Только мать-Церковь и не обещала даровых плодов. И с самого начала говорила, что «Царствие Божие силою нудится», и не страшилась слова «нудится», которое так плохо сочетается со светом «Царствия Божия». Но и это Бегбедер знает не хуже нас, потому что рос с Евангелием и под духовным доглядом.
Так чего же я хочу, к чему подступаюсь? А к тому, что я, может быть, ещё с месяц, да даже и неделю назад не стал бы браться за перо и опровергать горько правого писателя, а тянул да тянул бы свою лямку, «нудил» Царствие Небесное в своём приходском храме, как многие из нас. Не обманывая себя, но и не теряя надежды, как делают искусственное дыхание недавно вытащенному утопающему (а нас всех недавно вытащили): вдруг при очередном усилии дыхание и схватится…
С неделю назад не стал бы писать. А вот теперь отваживаюсь, потому что нечаянно пережил чувство, которым как-то и грех не поделиться.
Гостил с друзьями у своего товарища под Изборском. Было воскресенье. И хоть встал до литургии и мог бы поспеть на службу к изборскому Николе, но неудобно было перед спящими – не предупредил. Встанут, а меня нет – и свяжу им день. И пошёл себе потихоньку по росной сверкающей траве в солнечных утренних яхонтах, изумрудах и хризопразах за деревню на давно облюбованный холм за Городищенским озером, напротив крепости, откуда летом любят пускаться в полёт парапланеристы.
Солнышко разыгралось вовсю, паутины сверкали, даже стрекозки нет-нет прочёркивали синеву. Из Малов, от Печорского скита уже звонили к «Достойно» (там служат пораньше). А я потихоньку карабкался да карабкался вверх, измочив ботинки росой, и читал вслух утреннее правило, будто немного оправдываясь перед Богом, что не в храме, но вот, слышишь, Господи, молюсь. А назад, на Изборск нарочно не поворачивался, чтобы уж с вершины всё сразу увидеть. И как наверху чуть унял сердце и повернулся, так и вспомнил, как часто в минуты восторга перед красотой вырывалось из сердца прямо сразу с пением – так летела душа: «О-о-отче на-аш…» И так ликующе выговаривалось: «Да святится имя Твое», потому что в эти минуты красота и желанность этого Царствия были так очевидны.
А тут я как раз в утреннем правиле к «Верую» подошёл. И остановился – так оно само собой пошло говориться, словно и не читалось, а вот тут прямо и рождалось, называя видимое сейчас сердцем.
…Во единого Бога Отца Вседержителя. Творца небу и земли…
Творца вот этого синего высокого неба в весёлых воробьях и этой золотой осенней земли в дальних холмах, в седых от росы полях, в уже задеваемых желтизной лесах, которые ведь взялись же откуда-то «среди миров, в мерцании светил» в страшной своей красоте. Творца крепости, раскинувшейся отсюда так вольно, и игрушечной Корсунской часовни, и угадывающихся за озером Словенских ключей, потому что и они как будто сразу от века таинственно содержались в этом «Верую»…
Во единого Господа Иисуса Христа, Сына Божия… рожденна, несотворенна, единосущна Отцу…
Подлинно Сына – такого же небесно всеобъемлющего, счастливо утреннего, подлинно предвечного и единосущного и тоже всегда и сейчас таинственно и явственно всегда содержащегося в этих небесах, полях, диких яблонях, в речке Сходнице, сияющей зеркальцем в тяжёлой оправе камышей.

◆ Фрагмент набора данных

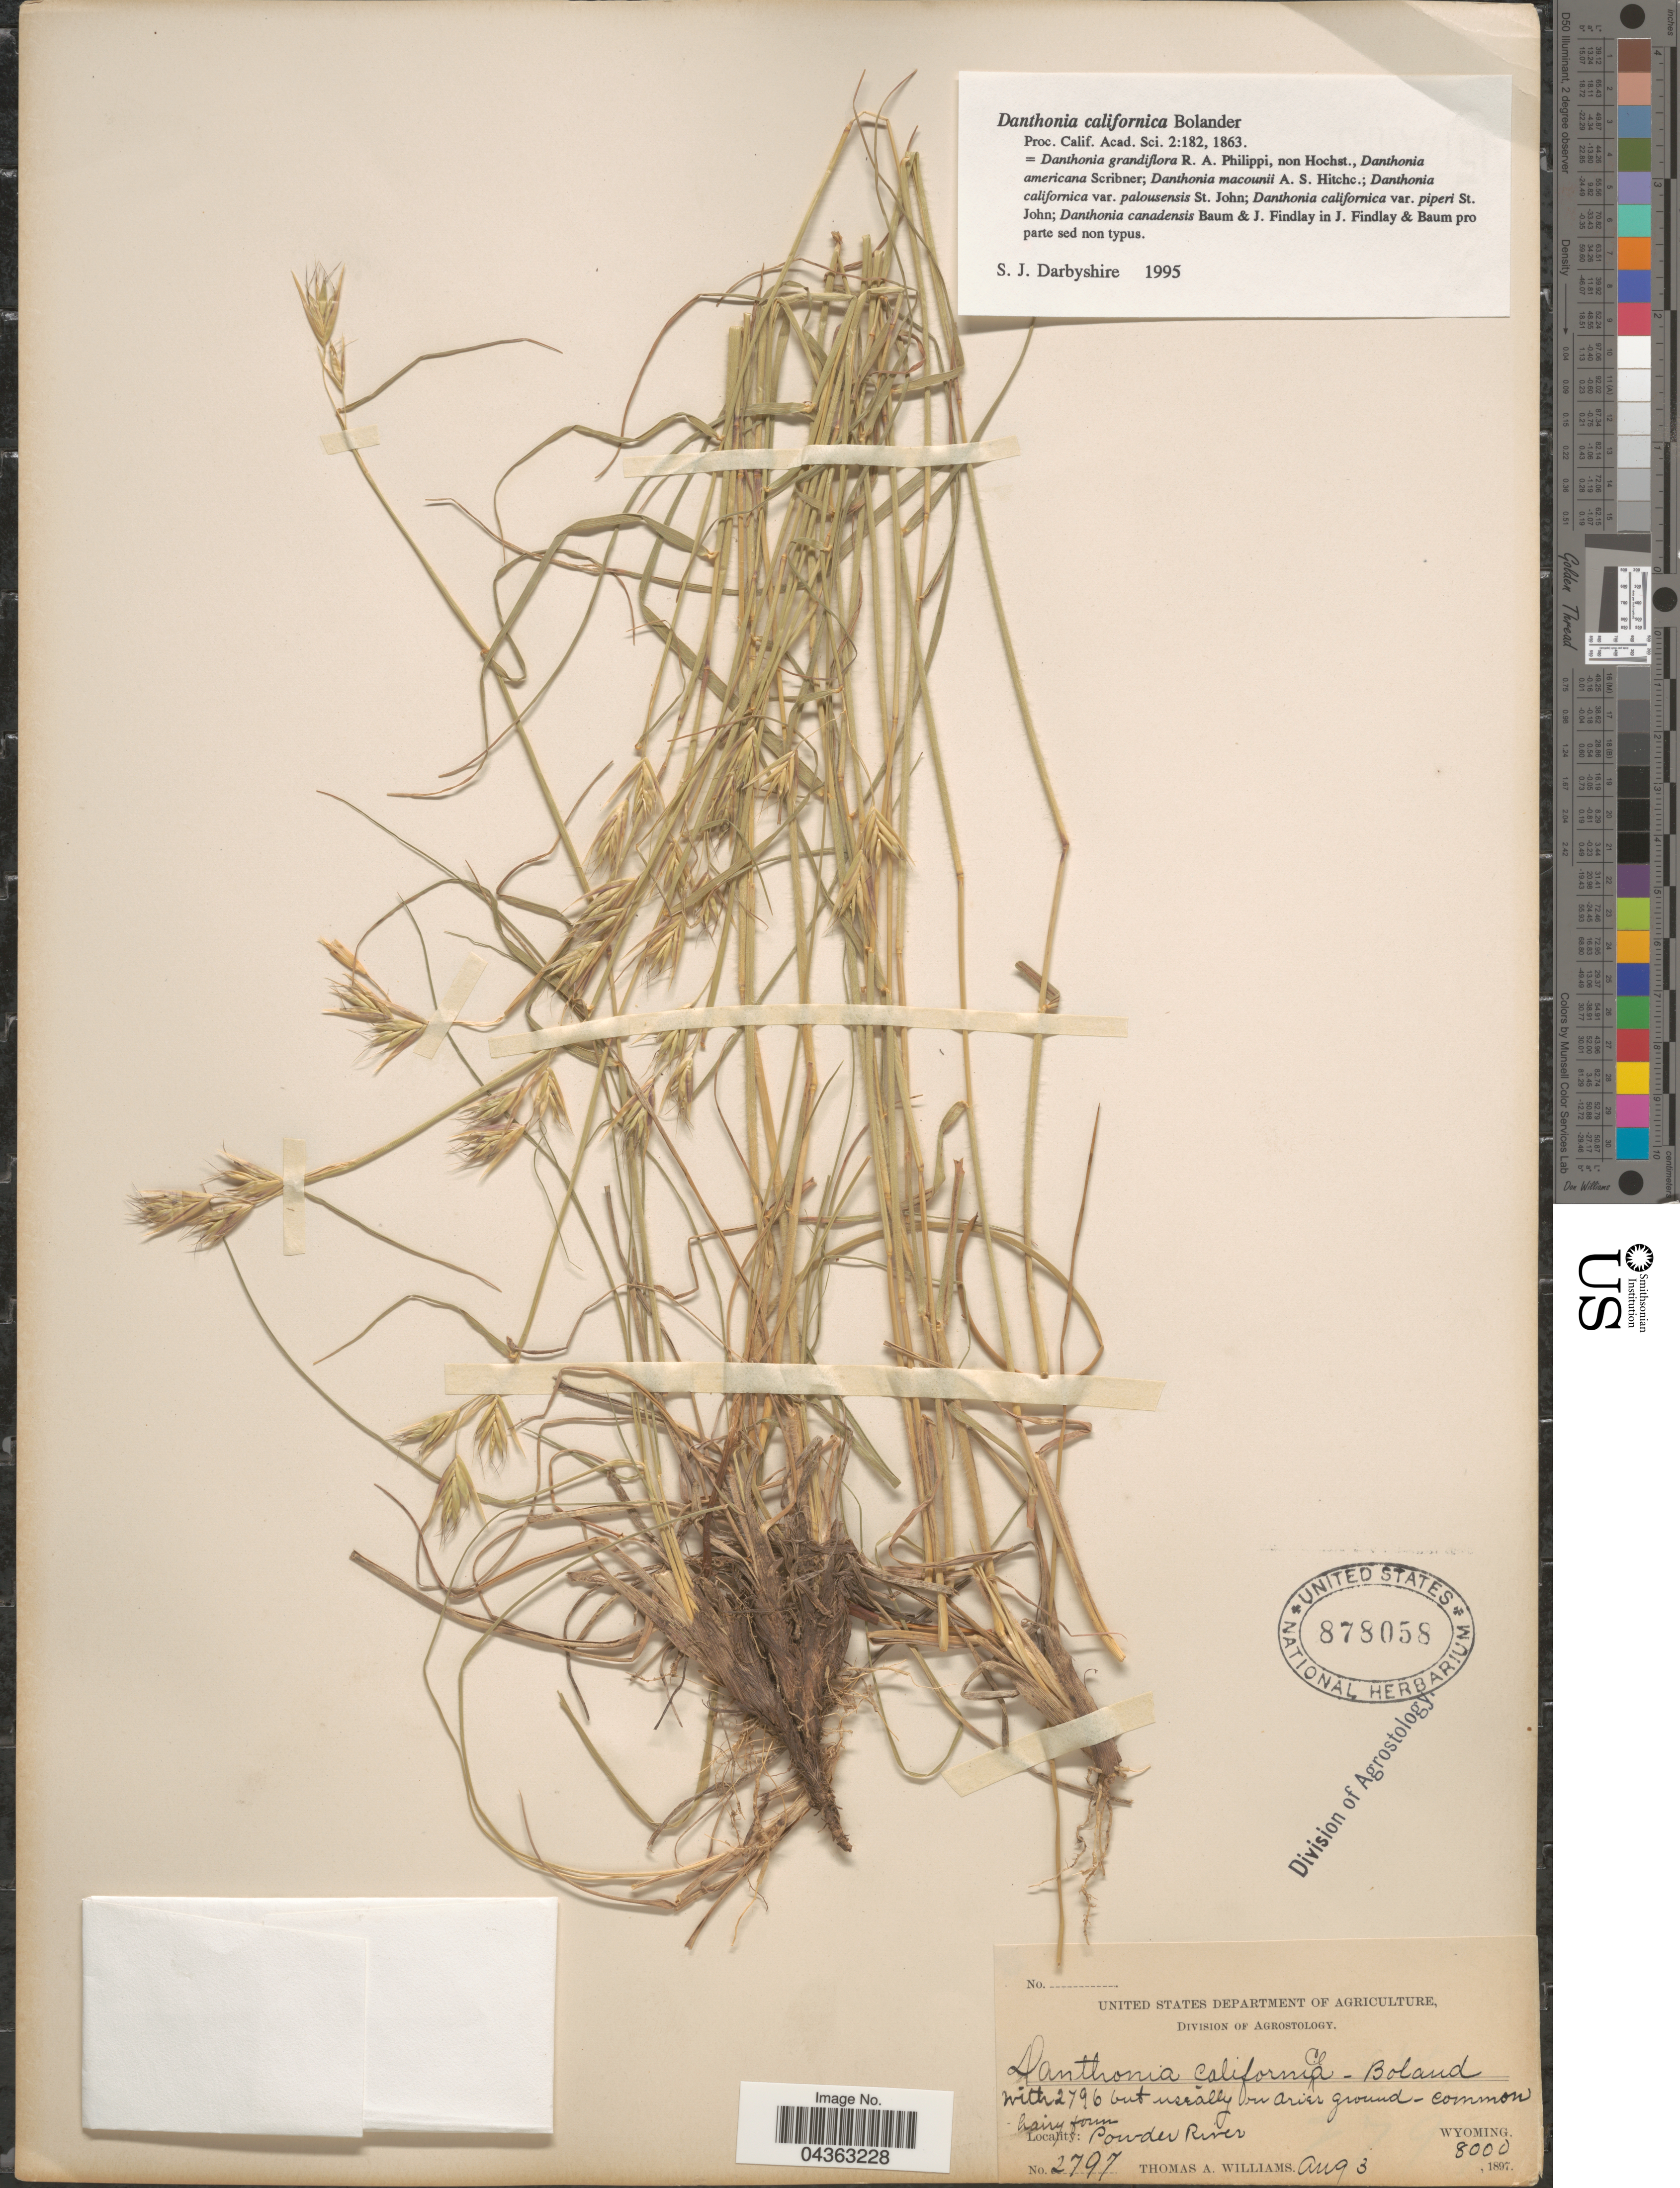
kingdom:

◆ Что нужно сделать
A. Ответьте на вопросы по отрывку о воскресном утре под Изборском:
(i) Почему в то воскресенье рассказчик не пошёл на литургию к изборскому Николе?
(ii) Откуда уже звонили к «Достойно»?
(iii) Как называется речка, сияющая зеркальцем в оправе камышей?
B. Допишите следующую часть отрывка о воскресном утре под Изборском, начиная сразу после его последнего предложения.

◆ Ответы по заданиям
A.
(i) Рассказчику было неудобно перед спящими друзьями, которых он не предупредил: они бы встали, не нашли его, и он связал бы им день.
(ii) Из Малов, от Печорского скита, где служат пораньше.
(iii) Сходница.

B.
Как же точны были Святые Отцы первого Вселенского собора там, в Никее, на берегу тишайшего из озёр, когда складывали слово по слову, день за днём полтора столетия этот «Символ», лепили его чутким слухом из своих вод и небес, из своей веры и молитвы, высокого эллинизма, горячих споров и прямых противостояний. Вот где слову возвращалось его небесное значение, его райское имя и Адамова глубина.
…И вочеловечшася…
Тянулась от Труворова креста по склону холма разноцветная цепочка ранних экскурсантов –будто бельё на верёвочке под лёгким ветром. Значит, и в них, вон там, и в меня здесь «вочеловечшася»? Из непостижимой высоты, из того, что до и вне истории, из неподвластной уму вечности и величия – в самую бедную малость для спасения этой малости. Из Создателя всего – в меня в мокрых ботинках и в то «бельё на верёвочке». Это было так близко, так горячо, страшно, радостно, тайно и совершенно ясно, что, казалось, и умереть сейчас было бы весело и просто.
…Распятаго же за ны… и воскресшего в третий день…
Да, да, вот, наверное, почему я увидел это утро в увеличительное стекло, словно оно было первое. Это было утро Воскресения! Простого сегодняшнего календарного воскресенья и на минуту проступившего в нём того – единственного – «в третий день по Писанием». Как будто природа вскрикнула и засмеялась над смертью, и я нечаянно услышал этот радостный смех и за вседневной красотой осеннего утра увидел свет всеобщего Воскресения. И понял, что же это значит – «исповедую едино крещение во оставление грехов».
Ничто не загородит от безумия мира, от безнадёжности и торжества потребления, кроме этого непостижимого оружия – единого крещения в живой воде длящегося Творения.
Устанешь, сто раз будешь отчаиваться и стоять на пороге неверия, тысячу раз уступишь соблазнам века и искушениям ставшего религией потребления, но если при этом не поддашься змеиному шёпоту хотя бы и всеобщего «я верую – я тоже нет», то непременно увидишь однажды это спасительное, укрепляющее, навек отменяющее сомнения детское утро Воскресения.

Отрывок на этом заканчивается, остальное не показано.